(Beginning of Supplied entries)

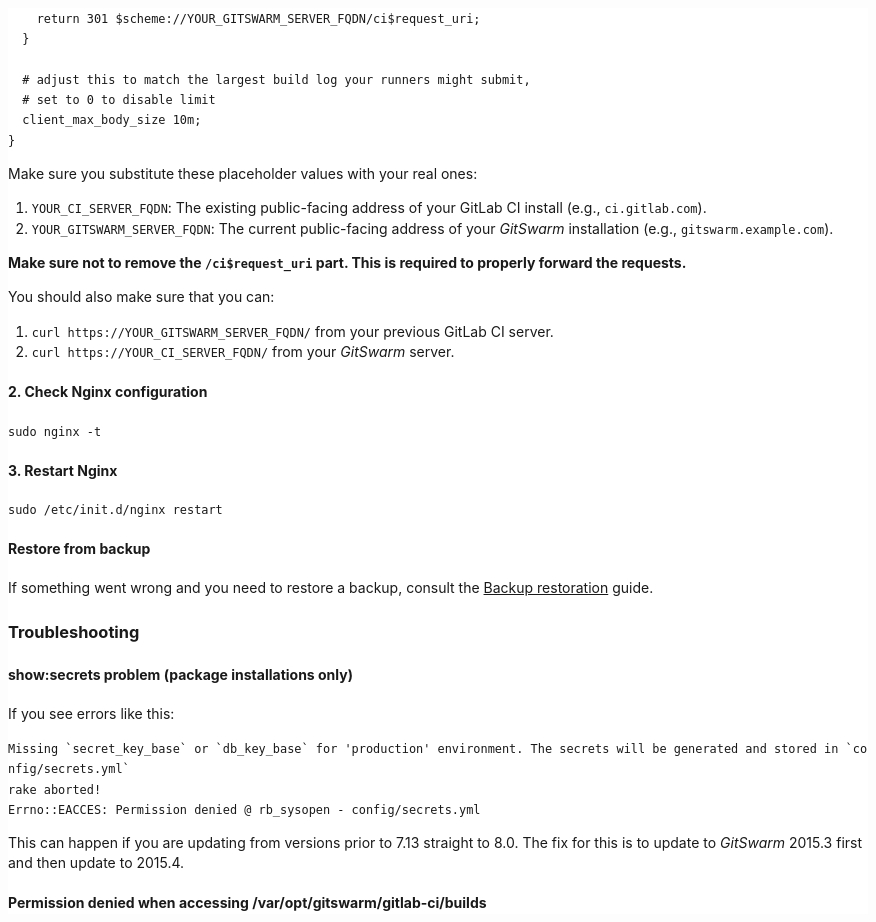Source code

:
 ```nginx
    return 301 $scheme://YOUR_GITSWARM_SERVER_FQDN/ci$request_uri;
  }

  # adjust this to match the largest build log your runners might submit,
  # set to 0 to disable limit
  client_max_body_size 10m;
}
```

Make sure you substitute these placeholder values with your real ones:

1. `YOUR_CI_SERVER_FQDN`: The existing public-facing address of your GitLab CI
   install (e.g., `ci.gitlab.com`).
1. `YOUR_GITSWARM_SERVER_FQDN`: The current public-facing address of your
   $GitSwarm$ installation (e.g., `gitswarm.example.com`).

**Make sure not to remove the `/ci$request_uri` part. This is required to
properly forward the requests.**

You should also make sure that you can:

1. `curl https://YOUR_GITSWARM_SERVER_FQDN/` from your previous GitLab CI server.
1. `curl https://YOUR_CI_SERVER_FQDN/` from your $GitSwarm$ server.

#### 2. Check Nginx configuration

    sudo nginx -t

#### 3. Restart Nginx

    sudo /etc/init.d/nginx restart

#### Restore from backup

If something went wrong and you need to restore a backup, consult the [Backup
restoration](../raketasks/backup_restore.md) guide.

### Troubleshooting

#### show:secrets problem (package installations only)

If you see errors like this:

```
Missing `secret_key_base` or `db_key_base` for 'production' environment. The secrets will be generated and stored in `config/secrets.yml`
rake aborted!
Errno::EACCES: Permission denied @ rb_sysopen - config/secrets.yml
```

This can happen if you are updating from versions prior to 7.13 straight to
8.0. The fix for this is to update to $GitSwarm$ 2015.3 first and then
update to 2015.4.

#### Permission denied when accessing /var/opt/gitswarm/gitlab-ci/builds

(End of Supplied entries)
(Beginning of Supplied entries)

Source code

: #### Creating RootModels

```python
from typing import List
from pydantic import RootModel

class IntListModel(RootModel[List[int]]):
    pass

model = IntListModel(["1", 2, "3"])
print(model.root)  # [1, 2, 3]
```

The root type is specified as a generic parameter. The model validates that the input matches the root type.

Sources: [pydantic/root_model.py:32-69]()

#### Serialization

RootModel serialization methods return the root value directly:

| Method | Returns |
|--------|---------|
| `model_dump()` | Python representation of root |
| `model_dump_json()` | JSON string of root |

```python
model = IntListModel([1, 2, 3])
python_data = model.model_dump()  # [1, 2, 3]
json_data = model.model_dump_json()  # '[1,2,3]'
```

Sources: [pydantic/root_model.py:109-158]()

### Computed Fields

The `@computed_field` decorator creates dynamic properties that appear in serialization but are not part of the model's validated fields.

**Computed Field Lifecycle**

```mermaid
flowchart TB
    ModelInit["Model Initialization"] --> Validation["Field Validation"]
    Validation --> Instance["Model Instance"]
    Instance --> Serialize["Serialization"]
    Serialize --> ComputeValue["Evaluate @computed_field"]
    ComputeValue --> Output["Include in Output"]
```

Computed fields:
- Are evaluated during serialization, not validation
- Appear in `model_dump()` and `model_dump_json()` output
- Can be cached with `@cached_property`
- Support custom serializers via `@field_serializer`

(End of Supplied entries)

= Task prompt =
Please transcribe exactly the lines above from the line that has "GitLab CI server." up to and including the line that has "#### Permission denied"; no other line belongs in the answer.

= Problem solution =
1. `curl https://YOUR_GITSWARM_SERVER_FQDN/` from your previous GitLab CI server.
1. `curl https://YOUR_CI_SERVER_FQDN/` from your $GitSwarm$ server.

#### 2. Check Nginx configuration

    sudo nginx -t

#### 3. Restart Nginx

    sudo /etc/init.d/nginx restart

#### Restore from backup

If something went wrong and you need to restore a backup, consult the [Backup
restoration](../raketasks/backup_restore.md) guide.

### Troubleshooting

#### show:secrets problem (package installations only)

If you see errors like this:

```
Missing `secret_key_base` or `db_key_base` for 'production' environment. The secrets will be generated and stored in `config/secrets.yml`
rake aborted!
Errno::EACCES: Permission denied @ rb_sysopen - config/secrets.yml
```

This can happen if you are updating from versions prior to 7.13 straight to
8.0. The fix for this is to update to $GitSwarm$ 2015.3 first and then
update to 2015.4.

#### Permission denied when accessing /var/opt/gitswarm/gitlab-ci/builds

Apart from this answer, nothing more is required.